Assume \({\mathbb {P}}\) satisfies UD and SLD, and let J be defined by (6.8) with \({\mathbb {Q}}={\mathbb {P}}\). Then, the following hold:

  1. i.

    \(J\subseteq [-\gamma _+,-\gamma _-]\).

  2. ii.

    \(h_{\mathbb {P}}(x) \in J\) for \({\mathbb {P}}\)-almost every x, and \(h({\mathbb {P}}) \in J\).

  3. iii.

    If J is a singleton, then \(J=\{h({\mathbb {P}})\}\) and \(h_{\mathbb {P}}(x) = h({\mathbb {P}})\) for \({\mathbb {P}}\)-almost every x. Moreover, for all \(p\ge 1\), the convergence in (6.1), (6.5) and (6.6) holds in \(L^p({\mathbb {P}})\), and that of (6.7) holds in \(L^p({\mathbb {P}}\otimes {\mathbb {P}})\).

Proof

Part i is immediate by (1.15) and Part ii is a special case of Proposition 6.2.i. All statements in Part iii except the one about (6.5) are either special cases of Proposition 6.2.iii or proved in exactly the same way (possibly using the simplification offered by (1.16)).

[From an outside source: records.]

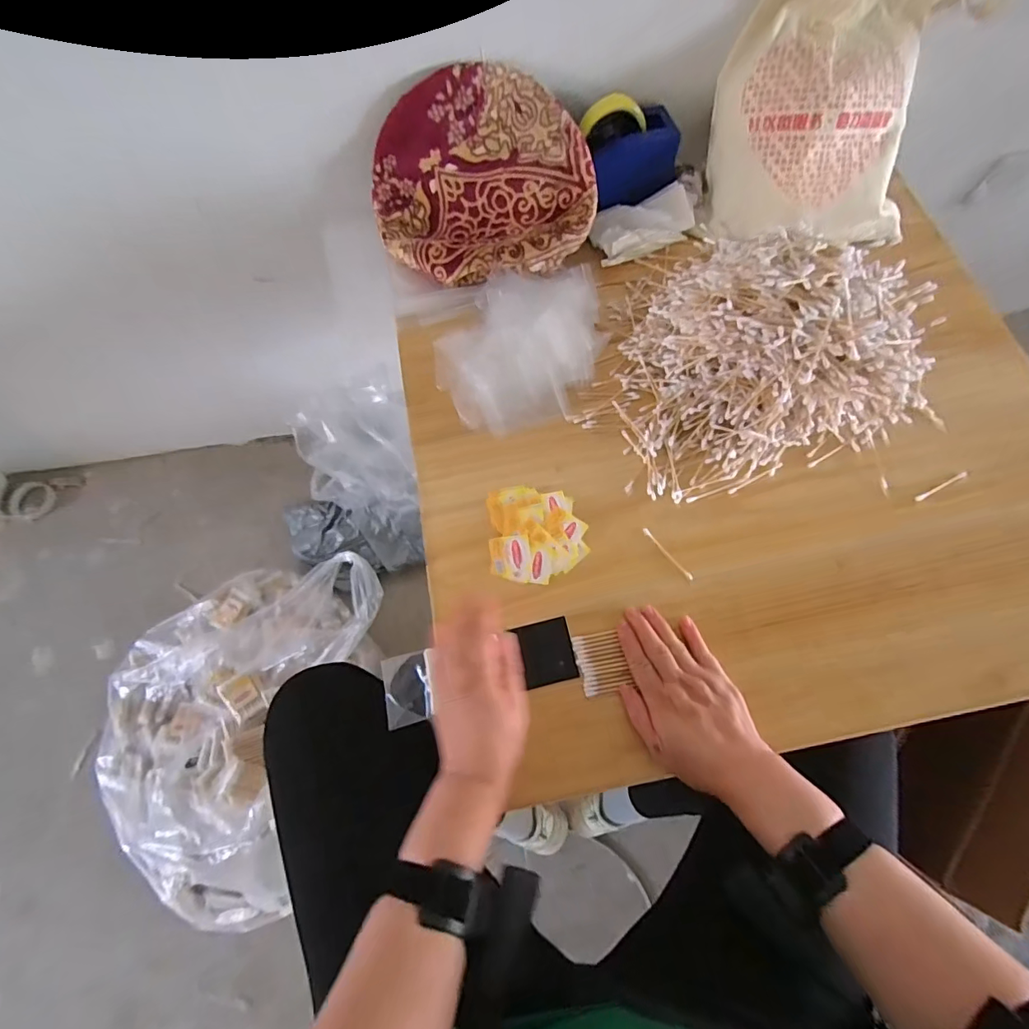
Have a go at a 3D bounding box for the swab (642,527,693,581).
[{"bbox_3d":[0.166,0.042,0.526,0.007,0.004,0.072,-38,73,-14],"label":"swab"}]

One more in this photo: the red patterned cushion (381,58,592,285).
[{"bbox_3d":[-0.049,-0.419,0.618,0.292,0.066,0.225,-3,104,10],"label":"red patterned cushion"}]

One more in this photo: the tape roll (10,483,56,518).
[{"bbox_3d":[-1.153,-0.035,1.160,0.088,0.026,0.091,0,68,0],"label":"tape roll"}]

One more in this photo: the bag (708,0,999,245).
[{"bbox_3d":[0.398,-0.510,0.606,0.268,0.291,0.095,7,29,4],"label":"bag"}]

The statement about (6.5) requires additional considerations to lift PA. As discussed at the end of Sect. 4.2, the large-deviation upper bound of Theorem C still holds without assuming PA, and we have \({\overline{q}}_R\le I_R^*\), with \({\overline{q}}_R\) defined by taking the limit superior in (1.4). Then, (6.9) is simply replaced by

$$\begin{aligned} \limsup _{n\rightarrow \infty } \int \phi \left( (\tfrac{1}{n} \ln R_n)^p\right) \textrm{d}{\mathbb {P}}\le \exp \left( {\overline{q}}_R(\alpha )\right) . \end{aligned}$$

Since \({\overline{q}}_R(\alpha ) \le I_R^*(\alpha ) = q_{{\mathbb {P}}}(\alpha )\) for all \(\alpha \ge 0\) by (1.26), the same argument applies once more. \(\square \)

Remark 6.4

The \({\mathbb {P}}\)-essential image of \(h_{\mathbb {P}}(x)\) can be a strict subset of J.